▸ Requirement
Only one span of the listing below is wanted: the lines from the one with "8: (1007, 899)" through the one with "0: (118, 260)", reproduced exactly, both ends kept.

▸ Task inputs
#####
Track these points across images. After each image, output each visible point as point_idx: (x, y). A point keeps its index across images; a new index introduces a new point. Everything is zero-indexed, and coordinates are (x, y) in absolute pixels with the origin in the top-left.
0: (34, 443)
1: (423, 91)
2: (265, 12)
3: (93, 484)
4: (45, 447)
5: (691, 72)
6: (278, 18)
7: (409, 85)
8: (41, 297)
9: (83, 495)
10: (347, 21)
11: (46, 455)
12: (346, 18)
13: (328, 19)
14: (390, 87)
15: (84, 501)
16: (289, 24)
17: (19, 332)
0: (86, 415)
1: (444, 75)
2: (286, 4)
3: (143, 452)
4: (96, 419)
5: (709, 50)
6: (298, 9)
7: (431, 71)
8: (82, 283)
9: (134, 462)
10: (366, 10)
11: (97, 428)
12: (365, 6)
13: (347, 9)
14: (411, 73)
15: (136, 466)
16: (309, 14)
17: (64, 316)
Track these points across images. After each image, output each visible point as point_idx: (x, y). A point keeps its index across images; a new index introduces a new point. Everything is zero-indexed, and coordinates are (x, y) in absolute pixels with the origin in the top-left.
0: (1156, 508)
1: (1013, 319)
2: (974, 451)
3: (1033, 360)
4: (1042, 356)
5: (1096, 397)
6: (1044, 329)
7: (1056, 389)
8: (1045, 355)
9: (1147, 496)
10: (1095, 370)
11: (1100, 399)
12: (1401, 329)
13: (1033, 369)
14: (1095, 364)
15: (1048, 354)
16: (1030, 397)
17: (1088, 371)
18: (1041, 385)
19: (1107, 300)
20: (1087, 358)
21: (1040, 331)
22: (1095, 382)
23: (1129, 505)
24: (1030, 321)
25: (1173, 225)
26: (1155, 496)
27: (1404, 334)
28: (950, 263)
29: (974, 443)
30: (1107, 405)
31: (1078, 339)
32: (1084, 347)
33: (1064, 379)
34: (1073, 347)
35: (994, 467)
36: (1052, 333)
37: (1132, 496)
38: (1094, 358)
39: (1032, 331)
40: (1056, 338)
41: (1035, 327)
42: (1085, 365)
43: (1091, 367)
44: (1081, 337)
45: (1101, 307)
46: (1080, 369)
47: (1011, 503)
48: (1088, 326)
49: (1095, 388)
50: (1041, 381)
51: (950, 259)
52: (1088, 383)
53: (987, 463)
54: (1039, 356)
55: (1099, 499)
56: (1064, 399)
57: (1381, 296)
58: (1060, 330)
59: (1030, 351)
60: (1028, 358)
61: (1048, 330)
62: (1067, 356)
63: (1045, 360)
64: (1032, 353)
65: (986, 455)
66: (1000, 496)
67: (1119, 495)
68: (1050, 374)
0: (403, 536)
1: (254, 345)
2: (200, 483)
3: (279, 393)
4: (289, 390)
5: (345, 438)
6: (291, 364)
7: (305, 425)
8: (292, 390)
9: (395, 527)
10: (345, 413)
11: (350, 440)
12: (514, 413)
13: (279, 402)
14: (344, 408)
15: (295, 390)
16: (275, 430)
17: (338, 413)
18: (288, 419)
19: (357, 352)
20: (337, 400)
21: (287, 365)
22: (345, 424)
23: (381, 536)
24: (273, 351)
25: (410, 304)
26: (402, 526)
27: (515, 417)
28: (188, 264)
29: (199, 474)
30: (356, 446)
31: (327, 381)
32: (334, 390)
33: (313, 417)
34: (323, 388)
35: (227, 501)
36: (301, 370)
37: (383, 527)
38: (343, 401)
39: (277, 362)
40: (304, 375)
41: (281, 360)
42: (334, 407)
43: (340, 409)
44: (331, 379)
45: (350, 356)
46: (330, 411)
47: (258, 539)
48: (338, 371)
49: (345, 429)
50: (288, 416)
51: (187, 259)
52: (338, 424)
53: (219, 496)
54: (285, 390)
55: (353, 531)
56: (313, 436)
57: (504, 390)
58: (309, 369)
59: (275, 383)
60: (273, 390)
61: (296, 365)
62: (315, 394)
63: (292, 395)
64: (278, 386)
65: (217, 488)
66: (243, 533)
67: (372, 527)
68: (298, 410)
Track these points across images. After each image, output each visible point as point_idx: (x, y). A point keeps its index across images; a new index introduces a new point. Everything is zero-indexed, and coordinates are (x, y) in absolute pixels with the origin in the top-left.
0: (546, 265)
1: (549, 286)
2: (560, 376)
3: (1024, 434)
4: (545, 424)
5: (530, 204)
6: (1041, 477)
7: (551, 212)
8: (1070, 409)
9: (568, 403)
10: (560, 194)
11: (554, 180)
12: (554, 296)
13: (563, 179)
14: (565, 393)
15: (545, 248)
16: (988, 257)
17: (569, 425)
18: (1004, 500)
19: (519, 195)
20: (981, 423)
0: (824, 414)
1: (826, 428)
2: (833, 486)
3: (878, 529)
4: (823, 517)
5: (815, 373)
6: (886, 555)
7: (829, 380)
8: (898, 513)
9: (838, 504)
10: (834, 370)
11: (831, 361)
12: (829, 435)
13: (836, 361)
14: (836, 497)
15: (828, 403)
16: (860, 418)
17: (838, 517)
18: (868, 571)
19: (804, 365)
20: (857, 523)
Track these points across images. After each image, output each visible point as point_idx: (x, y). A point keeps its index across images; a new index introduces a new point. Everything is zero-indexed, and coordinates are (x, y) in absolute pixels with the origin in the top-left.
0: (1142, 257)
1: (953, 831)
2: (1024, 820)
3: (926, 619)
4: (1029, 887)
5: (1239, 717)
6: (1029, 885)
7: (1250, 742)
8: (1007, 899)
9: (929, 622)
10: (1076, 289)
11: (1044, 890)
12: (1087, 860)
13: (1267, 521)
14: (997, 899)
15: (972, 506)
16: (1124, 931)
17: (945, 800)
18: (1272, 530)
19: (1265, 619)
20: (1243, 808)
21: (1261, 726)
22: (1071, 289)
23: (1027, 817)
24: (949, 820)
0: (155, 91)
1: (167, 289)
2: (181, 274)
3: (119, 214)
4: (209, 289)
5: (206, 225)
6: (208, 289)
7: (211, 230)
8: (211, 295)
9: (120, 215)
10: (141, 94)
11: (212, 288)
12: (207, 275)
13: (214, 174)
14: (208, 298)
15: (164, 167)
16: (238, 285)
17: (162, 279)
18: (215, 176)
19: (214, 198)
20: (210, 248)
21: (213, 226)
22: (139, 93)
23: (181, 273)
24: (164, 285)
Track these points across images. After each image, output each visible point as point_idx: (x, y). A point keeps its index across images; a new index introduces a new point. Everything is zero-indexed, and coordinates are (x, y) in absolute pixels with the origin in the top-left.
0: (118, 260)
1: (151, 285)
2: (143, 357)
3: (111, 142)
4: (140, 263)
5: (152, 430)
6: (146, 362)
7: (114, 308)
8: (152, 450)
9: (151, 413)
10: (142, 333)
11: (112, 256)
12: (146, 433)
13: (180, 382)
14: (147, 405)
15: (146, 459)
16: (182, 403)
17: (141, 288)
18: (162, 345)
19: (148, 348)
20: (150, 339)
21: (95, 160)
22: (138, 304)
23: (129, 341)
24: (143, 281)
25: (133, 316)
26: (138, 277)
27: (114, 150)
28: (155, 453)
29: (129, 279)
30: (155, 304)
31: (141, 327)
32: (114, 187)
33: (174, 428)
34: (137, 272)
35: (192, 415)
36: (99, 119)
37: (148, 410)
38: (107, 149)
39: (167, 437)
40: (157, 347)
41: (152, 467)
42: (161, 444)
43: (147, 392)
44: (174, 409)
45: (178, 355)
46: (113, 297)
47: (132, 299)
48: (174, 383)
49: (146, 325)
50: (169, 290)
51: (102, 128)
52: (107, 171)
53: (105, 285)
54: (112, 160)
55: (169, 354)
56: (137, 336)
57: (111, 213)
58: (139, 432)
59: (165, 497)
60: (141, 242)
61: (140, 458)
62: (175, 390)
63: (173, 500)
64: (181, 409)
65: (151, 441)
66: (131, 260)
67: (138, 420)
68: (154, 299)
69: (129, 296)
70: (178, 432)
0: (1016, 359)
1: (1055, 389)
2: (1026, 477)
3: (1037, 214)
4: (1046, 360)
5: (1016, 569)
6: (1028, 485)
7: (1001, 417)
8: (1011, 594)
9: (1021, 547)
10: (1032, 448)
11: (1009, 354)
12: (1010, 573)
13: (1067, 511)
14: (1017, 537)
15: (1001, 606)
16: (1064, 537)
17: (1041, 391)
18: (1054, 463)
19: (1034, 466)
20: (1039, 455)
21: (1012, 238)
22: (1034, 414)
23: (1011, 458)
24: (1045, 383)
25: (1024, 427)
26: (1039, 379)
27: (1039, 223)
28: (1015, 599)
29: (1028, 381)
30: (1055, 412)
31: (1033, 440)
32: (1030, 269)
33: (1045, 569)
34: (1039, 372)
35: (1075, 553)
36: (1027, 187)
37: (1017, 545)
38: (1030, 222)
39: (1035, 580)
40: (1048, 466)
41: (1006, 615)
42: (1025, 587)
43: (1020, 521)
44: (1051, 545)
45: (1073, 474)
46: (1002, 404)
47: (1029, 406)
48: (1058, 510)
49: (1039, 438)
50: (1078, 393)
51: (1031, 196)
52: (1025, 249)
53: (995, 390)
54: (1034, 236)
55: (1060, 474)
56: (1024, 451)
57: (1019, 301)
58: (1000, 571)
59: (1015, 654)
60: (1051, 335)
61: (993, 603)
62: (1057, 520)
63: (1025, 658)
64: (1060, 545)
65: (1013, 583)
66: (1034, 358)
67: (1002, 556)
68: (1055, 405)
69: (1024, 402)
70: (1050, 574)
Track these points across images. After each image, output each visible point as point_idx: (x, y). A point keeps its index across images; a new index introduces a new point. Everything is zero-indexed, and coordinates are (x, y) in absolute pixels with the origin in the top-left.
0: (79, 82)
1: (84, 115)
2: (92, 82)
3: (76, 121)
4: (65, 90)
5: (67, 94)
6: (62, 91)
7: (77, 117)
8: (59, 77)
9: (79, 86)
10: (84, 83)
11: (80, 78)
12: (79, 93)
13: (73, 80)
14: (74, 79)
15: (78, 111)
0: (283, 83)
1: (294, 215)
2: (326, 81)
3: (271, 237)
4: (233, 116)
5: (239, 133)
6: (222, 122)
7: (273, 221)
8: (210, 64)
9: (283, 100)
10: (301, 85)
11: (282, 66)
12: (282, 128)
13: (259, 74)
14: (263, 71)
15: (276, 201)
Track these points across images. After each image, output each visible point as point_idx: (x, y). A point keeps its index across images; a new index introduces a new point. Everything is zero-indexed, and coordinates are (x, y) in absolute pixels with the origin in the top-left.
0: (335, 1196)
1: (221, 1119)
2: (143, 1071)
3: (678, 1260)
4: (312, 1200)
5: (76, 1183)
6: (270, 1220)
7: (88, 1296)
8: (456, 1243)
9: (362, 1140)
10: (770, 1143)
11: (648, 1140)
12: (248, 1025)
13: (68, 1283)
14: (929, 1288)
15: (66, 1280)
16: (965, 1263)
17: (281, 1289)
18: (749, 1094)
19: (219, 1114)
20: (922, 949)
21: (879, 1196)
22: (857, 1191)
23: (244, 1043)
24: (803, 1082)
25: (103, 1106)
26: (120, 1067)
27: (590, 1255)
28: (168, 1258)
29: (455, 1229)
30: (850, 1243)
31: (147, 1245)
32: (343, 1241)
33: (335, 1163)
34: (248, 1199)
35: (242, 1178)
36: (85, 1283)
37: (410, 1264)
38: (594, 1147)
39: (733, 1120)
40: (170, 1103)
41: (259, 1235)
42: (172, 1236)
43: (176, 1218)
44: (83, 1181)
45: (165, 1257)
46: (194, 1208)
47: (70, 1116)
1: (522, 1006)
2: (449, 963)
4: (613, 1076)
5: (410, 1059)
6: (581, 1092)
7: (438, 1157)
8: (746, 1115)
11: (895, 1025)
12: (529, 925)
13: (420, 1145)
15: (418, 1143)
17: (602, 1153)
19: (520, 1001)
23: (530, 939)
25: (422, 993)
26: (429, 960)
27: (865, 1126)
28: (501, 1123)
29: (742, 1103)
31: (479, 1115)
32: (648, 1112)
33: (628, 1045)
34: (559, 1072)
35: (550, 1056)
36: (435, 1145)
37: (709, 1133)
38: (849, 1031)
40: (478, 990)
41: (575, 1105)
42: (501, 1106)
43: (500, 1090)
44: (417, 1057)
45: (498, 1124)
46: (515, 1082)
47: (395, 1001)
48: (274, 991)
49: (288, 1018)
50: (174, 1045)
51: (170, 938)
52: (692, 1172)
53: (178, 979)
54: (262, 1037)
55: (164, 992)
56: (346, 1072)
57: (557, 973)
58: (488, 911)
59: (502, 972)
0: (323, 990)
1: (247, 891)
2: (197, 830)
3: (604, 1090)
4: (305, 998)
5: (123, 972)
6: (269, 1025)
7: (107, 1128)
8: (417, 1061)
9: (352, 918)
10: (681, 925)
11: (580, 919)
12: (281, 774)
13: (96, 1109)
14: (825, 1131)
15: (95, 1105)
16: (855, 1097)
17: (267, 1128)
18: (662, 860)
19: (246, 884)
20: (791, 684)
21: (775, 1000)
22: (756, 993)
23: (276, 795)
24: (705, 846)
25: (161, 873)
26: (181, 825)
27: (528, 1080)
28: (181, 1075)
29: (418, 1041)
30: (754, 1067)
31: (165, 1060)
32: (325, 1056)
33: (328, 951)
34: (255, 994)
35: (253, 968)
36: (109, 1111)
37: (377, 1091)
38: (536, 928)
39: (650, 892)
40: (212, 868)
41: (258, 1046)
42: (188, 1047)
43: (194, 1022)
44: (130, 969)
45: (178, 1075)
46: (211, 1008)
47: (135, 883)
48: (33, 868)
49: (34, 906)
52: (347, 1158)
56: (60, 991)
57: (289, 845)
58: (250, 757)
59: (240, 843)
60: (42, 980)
#####
▸ Exercise result
8: (1007, 899)
9: (929, 622)
10: (1076, 289)
11: (1044, 890)
12: (1087, 860)
13: (1267, 521)
14: (997, 899)
15: (972, 506)
16: (1124, 931)
17: (945, 800)
18: (1272, 530)
19: (1265, 619)
20: (1243, 808)
21: (1261, 726)
22: (1071, 289)
23: (1027, 817)
24: (949, 820)
0: (155, 91)
1: (167, 289)
2: (181, 274)
3: (119, 214)
4: (209, 289)
5: (206, 225)
6: (208, 289)
7: (211, 230)
8: (211, 295)
9: (120, 215)
10: (141, 94)
11: (212, 288)
12: (207, 275)
13: (214, 174)
14: (208, 298)
15: (164, 167)
16: (238, 285)
17: (162, 279)
18: (215, 176)
19: (214, 198)
20: (210, 248)
21: (213, 226)
22: (139, 93)
23: (181, 273)
24: (164, 285)
Track these points across images. After each image, output each visible point as point_idx: (x, y). A point keeps its index across images; a new index introduces a new point. Everything is zero-indexed, and coordinates are (x, y) in absolute pixels with the origin in the top-left.
0: (118, 260)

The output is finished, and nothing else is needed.